Moreover, the grizzly details of this story would have been quite a revelation to many Australians. Of course pro-lifers know this scenario is all too common. Babies are often left to die after a “botched” abortion. But for this dirty little trade secret of the abortion industry to be so publicly discussed must be a real setback for the pro-abortion cause.
The third story, which was almost a non-event in the Australian media, was a recent decision by the US Congress to ban late-term, or partial-birth, abortions. This has occurred two times previously, but on both occasions it was vetoed by President Bill Clinton. However, this time, the vote went through with a large enough majority to prevent it being vetoed. The ban, voted on April 5, was carried by a 287-141 margin. Now that America has finally banned the barbaric late-term abortion method, other countries, like Australia, might follow suit.

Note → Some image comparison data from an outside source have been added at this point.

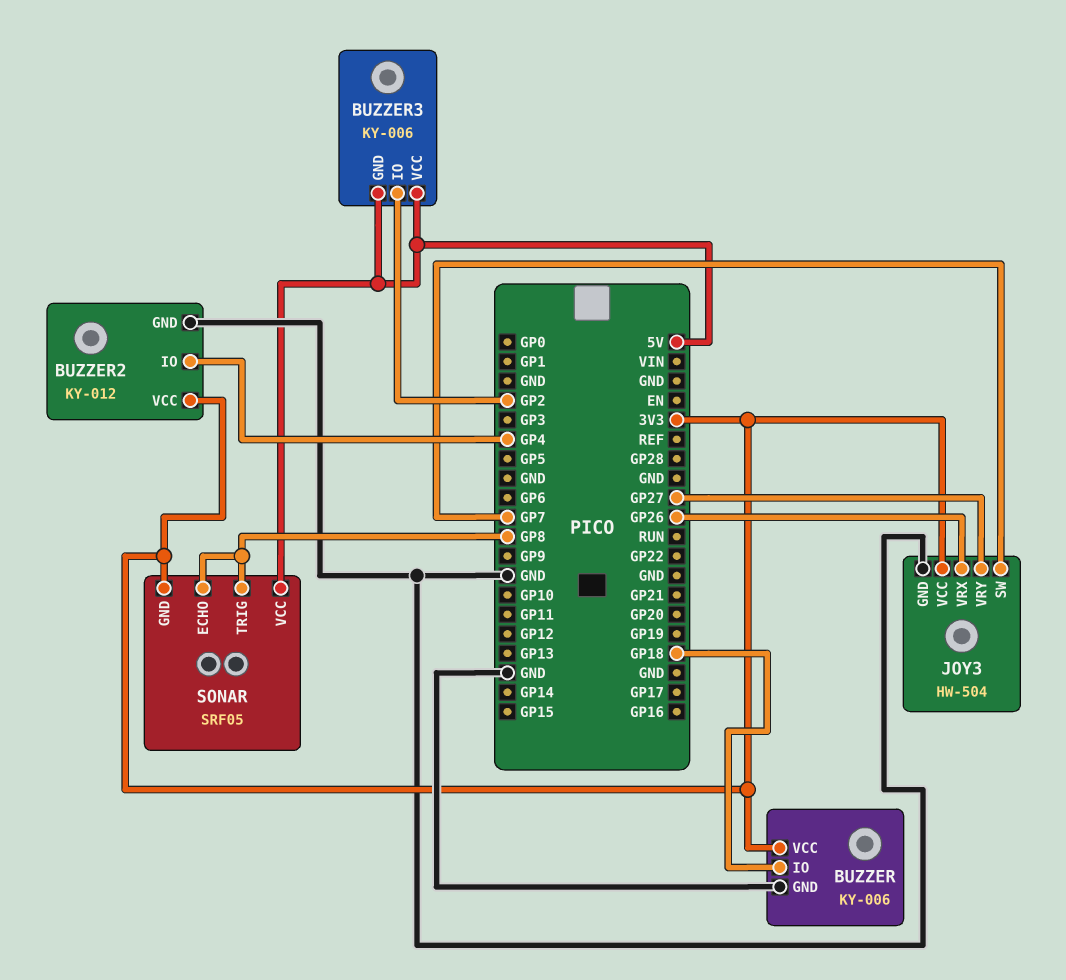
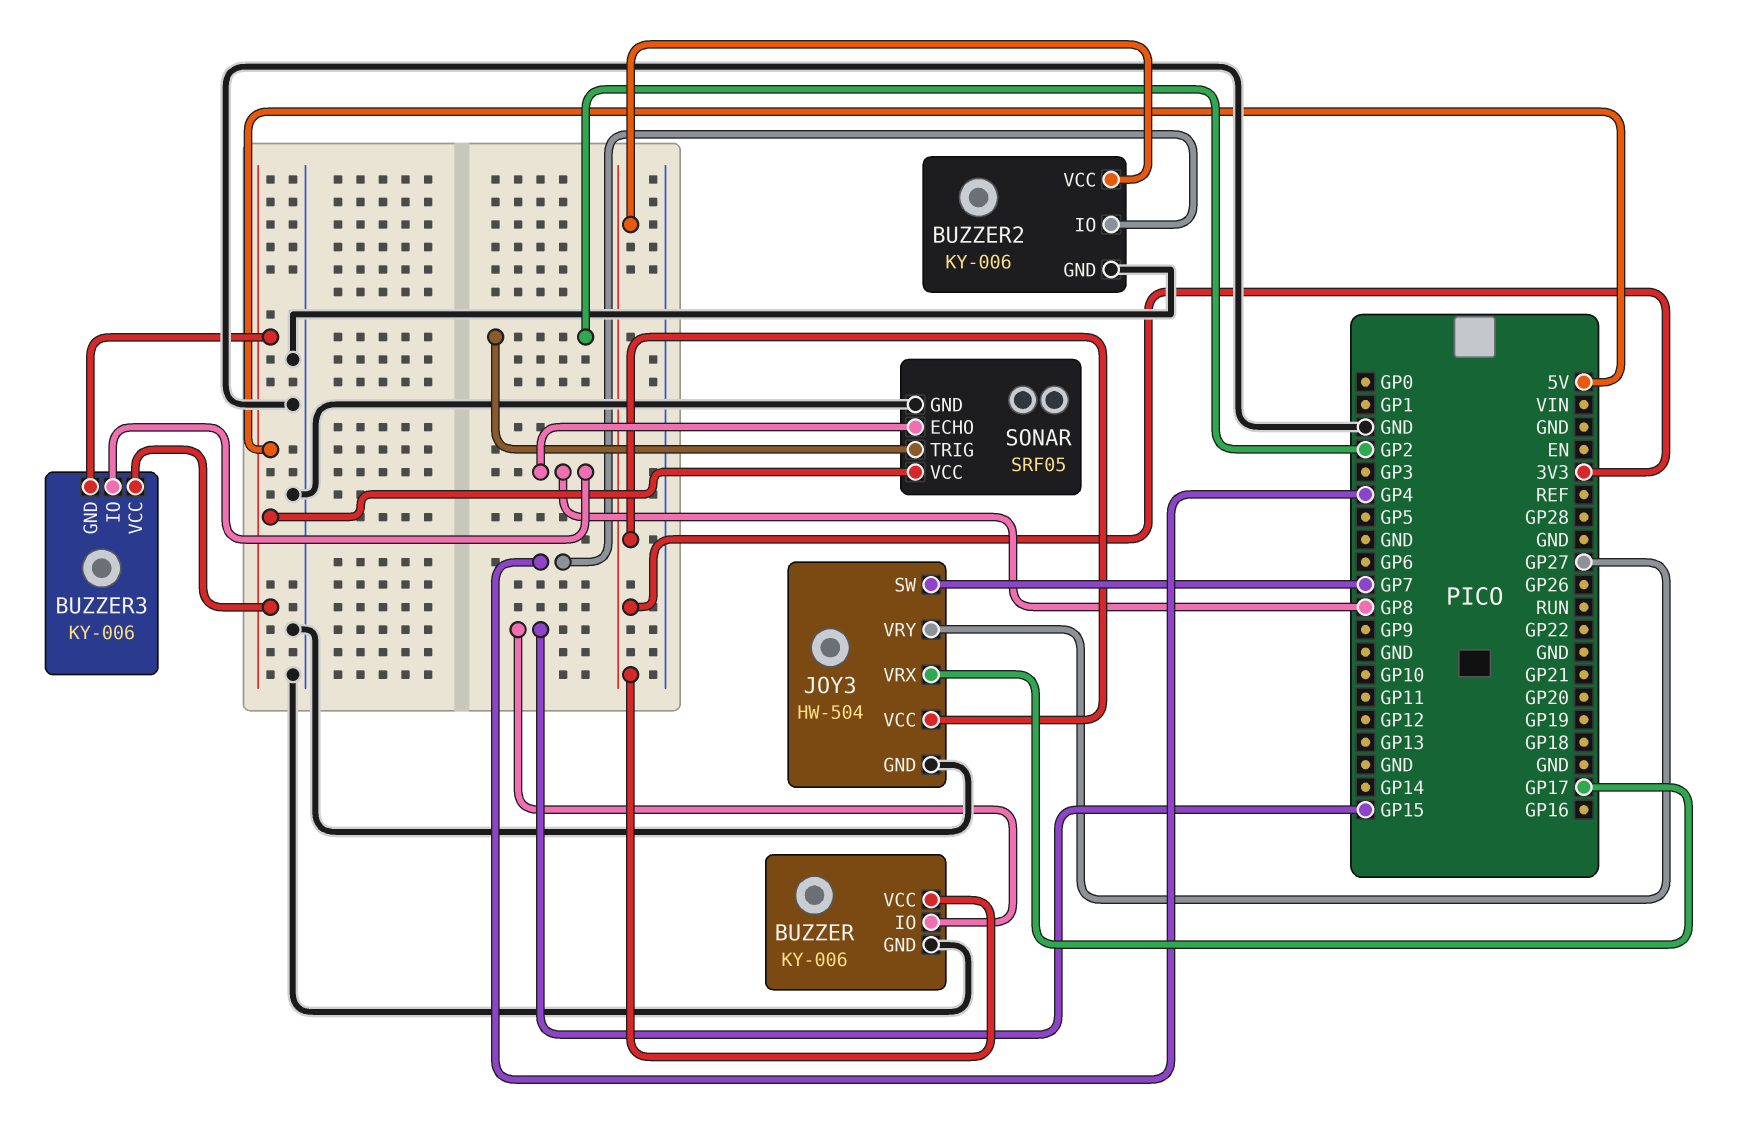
BUZZER pin IO: GP18 -> GP15
BUZZER2: KY-012 -> KY-006
BUZZER3 pin IO: GP2 -> GP8
JOY3 pin VRX: GP26 -> GP17
SONAR pin GND: 3V3 -> GND
SONAR pin TRIG: GP8 -> GP2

All in all, these three events have unleashed the fury of radical feminists and pro-death crusaders. They know the truth is finally getting out and they don’t like it. Much as the slave traders of a previous era did not want the real story to get out concerning their sordid practices, so too the abortion industry and the feminist camp are doing all they can to prevent the truth about abortion from being known. For they realise that if the general public knew the real story of the horrors of abortion, the outcry would be loud and clear. And that is what is beginning to happen.
[1099 words]
Abortion is the modern holocaust. Our soldiers fought and died to prevent the horrors of Hitler’s regime from reaching our shores, yet now we embrace these very horrors in our own hospitals and medical clinics! This is an utter disgrace. Humanism leads to the destruction of its own people. As a nation, we need to turn away from murdering our own, before we destroy ourselves.